We sit across each other in two shabby, extremely comfortable chairs. This is how we always sit, when she decides to dispense her pearls of wisdom. She enquires about my life, college, my working hours, teachers and my future plans, from which she shrewdly picks a point she wants to harp on. “Naanum co-education le dhan padichen. Ana boys separate, girls separate. Sendu padingo. Ana edukku oruthar oruthar madi le poi okkandukanum?” (I also studied in a co-education school, but the boys and girls always sat separately. You study together, but where is the need to sit on each other’s laps?); or, something on the lines of “Cinema kaaraloda vechukadhey. Avale namba mudiyadu” (Don’t mix with people connected to the film industry. They are not reliable people.) or “Journalism lam vendam. Anavasya danger. Kandavaal oda lam pesanum. Nee pesama lawyer aidu, civil lawyer.” (Don’t do journalism. It is dangerous, and you would have to talk to the nastiest people. You become a lawyer, a civil lawyer). And when I either defiantly shake my head and argue, or laugh bemusedly, she smiles and says “Apdiye unga amma madri – rakshasi!” (You are just like your mother – a rakshasi).

 

I see her picking at the sleeve of her blouse as she talks, the colour of her blouse not ‘matching’ the colour of her sari in any imaginable stretch of the word.
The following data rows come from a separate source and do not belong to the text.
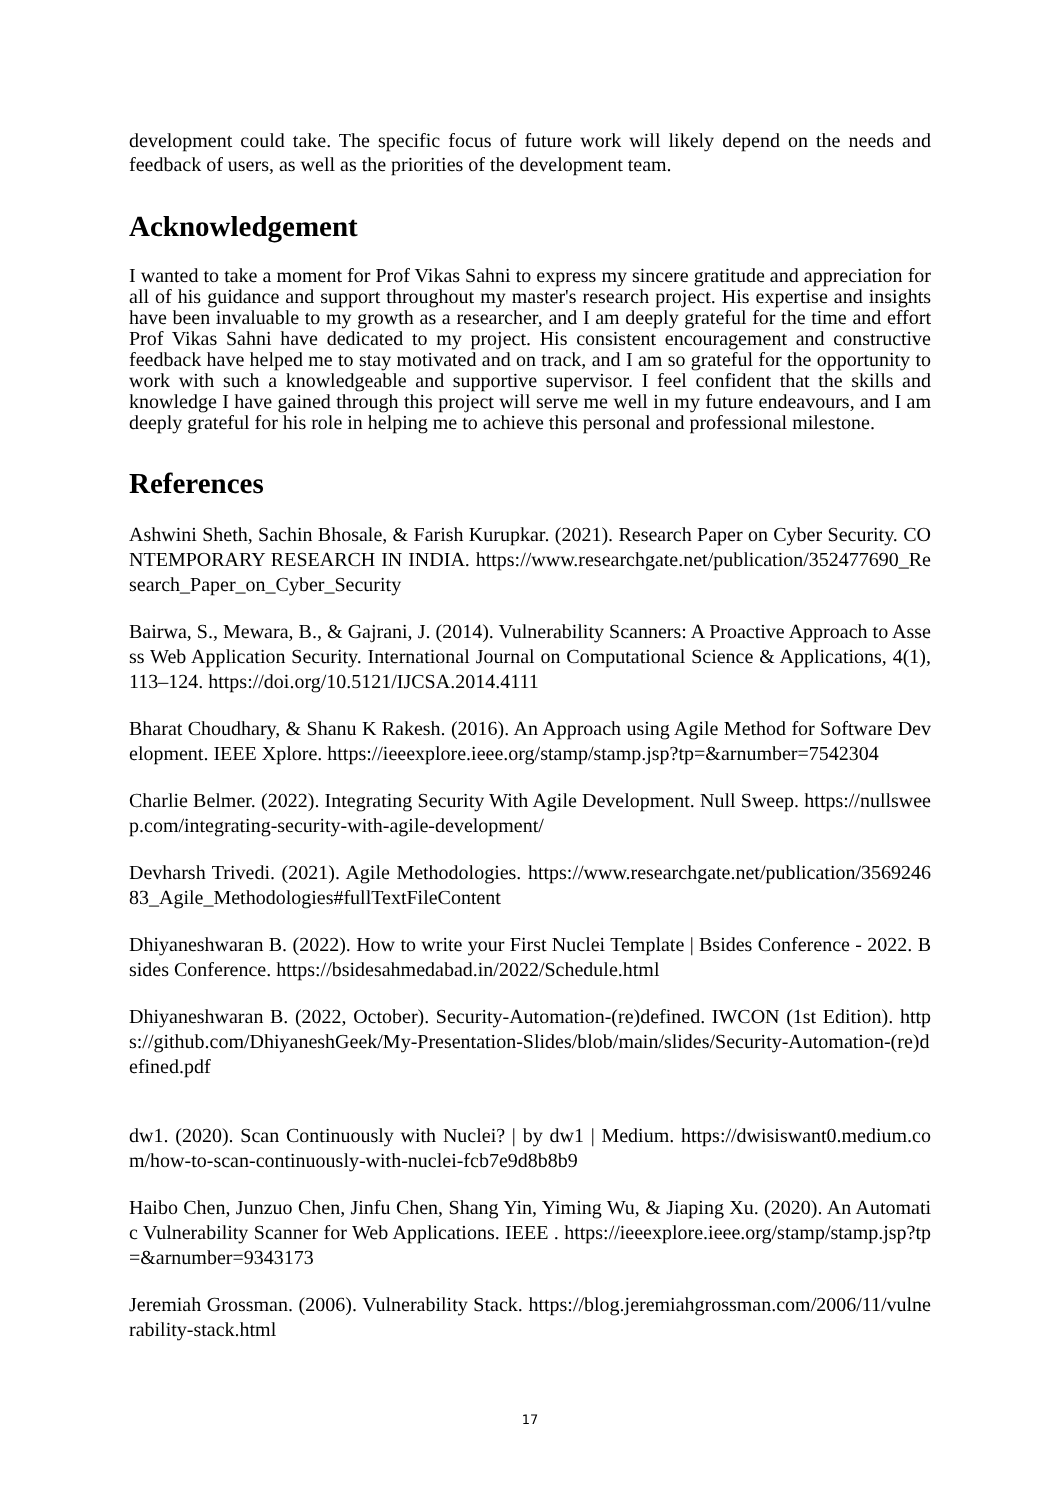development could take. The specific focus of future work will likely depend on the needs and feedback of users, as well as the priorities of the development team.
Acknowledgement
I wanted to take a moment for Prof Vikas Sahni to express my sincere gratitude and appreciation for all of his guidance and support throughout my master's research project. His expertise and insights have been invaluable to my growth as a researcher, and I am deeply grateful for the time and effort Prof Vikas Sahni have dedicated to my project. His consistent encouragement and constructive feedback have helped me to stay motivated and on track, and I am so grateful for the opportunity to work with such a knowledgeable and supportive supervisor. I feel confident that the skills and knowledge I have gained through this project will serve me well in my future endeavours, and I am deeply grateful for his role in helping me to achieve this personal and professional milestone.
References
Ashwini Sheth, Sachin Bhosale, & Farish Kurupkar. (2021). Research Paper on Cyber Security. CONTEMPORARY RESEARCH IN INDIA. https://www.researchgate.net/publication/352477690_Research_Paper_on_Cyber_Security
Bairwa, S., Mewara, B., & Gajrani, J. (2014). Vulnerability Scanners: A Proactive Approach to Assess Web Application Security. International Journal on Computational Science & Applications, 4(1), 113–124. https://doi.org/10.5121/IJCSA.2014.4111
Bharat Choudhary, & Shanu K Rakesh. (2016). An Approach using Agile Method for Software Development. IEEE Xplore. https://ieeexplore.ieee.org/stamp/stamp.jsp?tp=&arnumber=7542304
Charlie Belmer. (2022). Integrating Security With Agile Development. Null Sweep. https://nullsweep.com/integrating-security-with-agile-development/
Devharsh Trivedi. (2021). Agile Methodologies. https://www.researchgate.net/publication/356924683_Agile_Methodologies#fullTextFileContent
Dhiyaneshwaran B. (2022). How to write your First Nuclei Template | Bsides Conference - 2022. Bsides Conference. https://bsidesahmedabad.in/2022/Schedule.html
Dhiyaneshwaran B. (2022, October). Security-Automation-(re)defined. IWCON (1st Edition). https://github.com/DhiyaneshGeek/My-Presentation-Slides/blob/main/slides/Security-Automation-(re)defined.pdf
dw1. (2020). Scan Continuously with Nuclei? | by dw1 | Medium. https://dwisiswant0.medium.com/how-to-scan-continuously-with-nuclei-fcb7e9d8b8b9
Haibo Chen, Junzuo Chen, Jinfu Chen, Shang Yin, Yiming Wu, & Jiaping Xu. (2020). An Automatic Vulnerability Scanner for Web Applications. IEEE . https://ieeexplore.ieee.org/stamp/stamp.jsp?tp=&arnumber=9343173
Jeremiah Grossman. (2006). Vulnerability Stack. https://blog.jeremiahgrossman.com/2006/11/vulnerability-stack.html
17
She shakes her legs back and forth, the dead nails on her dry feet making rhythmic scraping sounds against the floor. I think she is deliberately unkempt, so that people don’t think she is one of those immature oldies who try looking younger than they really are.

 

Suddenly, she remembers something, and disappears into the kitchen. Five minutes later, she reappears with a plate of mixture, a lacto king from her old kissan jam jar filled with toffees and two pieces of delicious homemade thenga burfi. As I feast on the goodies, she carefully peruses the day’s English newspaper while eating a toffee herself, her tongue clicking as she does, arrives at a page, and says “Ah! Moni, kekanum nu nenachen, ‘waiver’ na enna?” (Moni, I meant to ask. What does ‘waiver’ mean?), having read the paper thoroughly despite her limited knowledge of English. I try to explain in my limited knowledge of pure Tamil, arriving at the right explanation after five minutes. She then pinches my cheeks and says “Moni smart”, because I know the meaning of the word ‘waiver’. And then she proceeds to get to the core of current political issues, putting me to shame, but also helping me learn, if only her highly biased opinions on everything.

 

Then she goes on to tell me that I should wear my hair long, not wear tight clothes, and resume paattu class. She then zones out, staring into space, her eyes bright, as she recalls her younger days, vague lessons from her school textbooks, the Kaveri and the Kumbakonam temples. She starts to hum in her very sweet, trained voice, a song her father used to sing for her. Silence follows.

 

After a while, I tell her I have to leave. We walk out of the room, she, to the key rack, and I, to the fridge, to eat ice off the roof of the freezer. I hear an “Ey!” and turn around to see her brandishing a cane, threatening to whack my bum. Laughing I run to the gate; she turns on her ancient transistor as she follows me, and tells me to call as soon as I reach home, knowing very well I won’t.

 

She stands there in the balcony of her immensely modest house, waiting to watch me until my bike is out of sight. I turn around, and the bright red kumkumam at the crown of her white-gold head catches the sunlight. I vow to visit her more often.